In oblique fractures of the radial neck, fixation is achieved by lag screws. Longer oblique fractures allow two screws. This is more secure, and should be preplanned.
The thread pulls the opposite bone fragment towards the head of the screw, placing the fracture ends under compression. The portion of the thread in the gliding hole does not purchase in the surrounding bone. Insert the lag screw(s) as perpendicularly to the fracture plane as possible.
Note: Lag screw fixation may prove unsatisfactory for short oblique fractures of the radial neck. If so, plate fixation may be required.
Choice of implant
1.5 mm, 2.0 mm, 2.4 mm or 2.7 mm screws are used.
2. Reduction and provisional fixation
Expose the fracture ends with minimal soft tissue dissection off the bone. Irrigate to remove debris and interposing tissues.
Reduction is direct, aided by supination-pronation of the forearm. Reduce and provisionally fix the fracture with the help of small pointed reduction forceps.

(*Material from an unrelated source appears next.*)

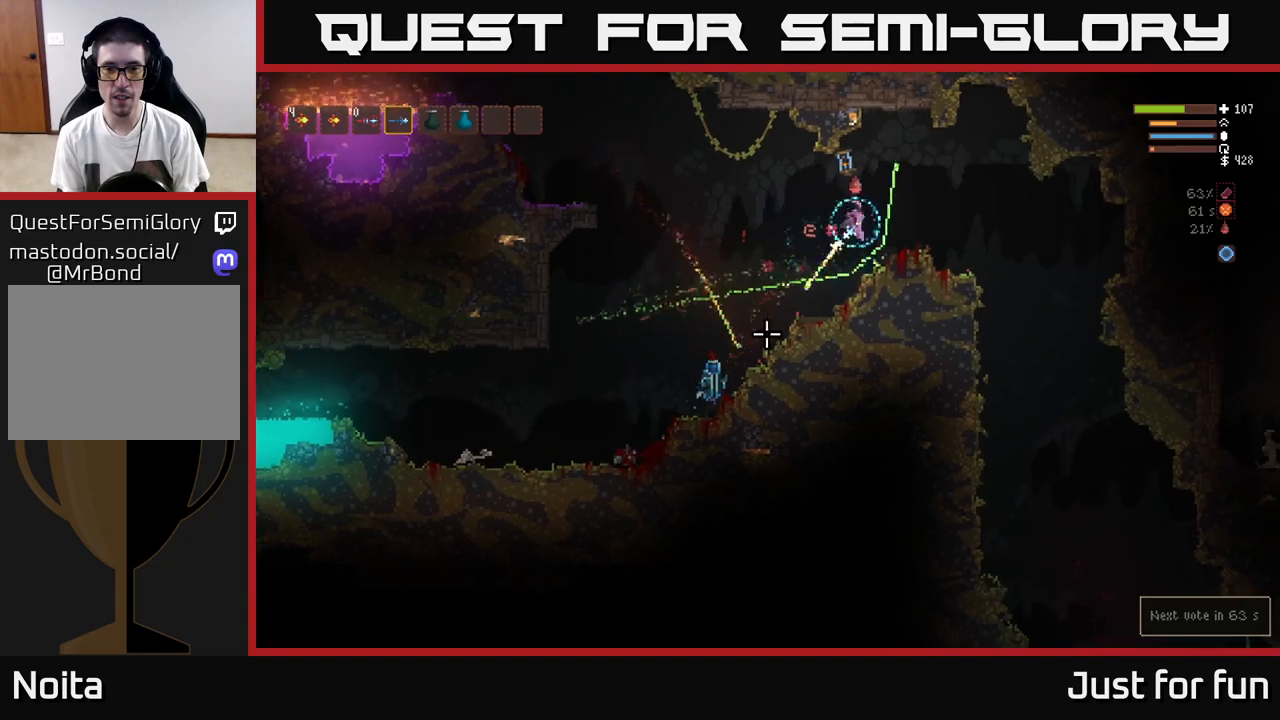
{"buttons": ["R2"], "left_stick": "right", "right_stick": "down-left", "events": [[67, "L2", "down"], [167, "L2", "up"]]}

If reduction is difficult to achieve without subluxation, rule out ulnar malreduction as the cause.
3. Lag screw insertion
Drill a gliding hole (sized according to chosen screw size, see fig.) for the lag screw into the proximal fragment.
Insert the appropriate drill sleeve into the gliding hole until it reaches the far cortical bone.
Now drill the far cortex with the appropriate drill bit.
Measure the depth of the hole with the hook of the depth gauge pointing distally.
Closely observe the compression effect on the fracture line while tightening the lag screw.
Second lag screw
If the fracture configuration allows the insertion of a second lag screw, it can be inserted now, using the same technique as described above.
4. Final assessment
Finally, assess the range of motion in pronation, supination, flexion and extension. Fixation should be stable and crepitus or restricted motion should be absent. Radiocapitellar and ulnohumeral joints should remain located through a full range of motion.
Check fracture and screws with image intensifier or x-ray.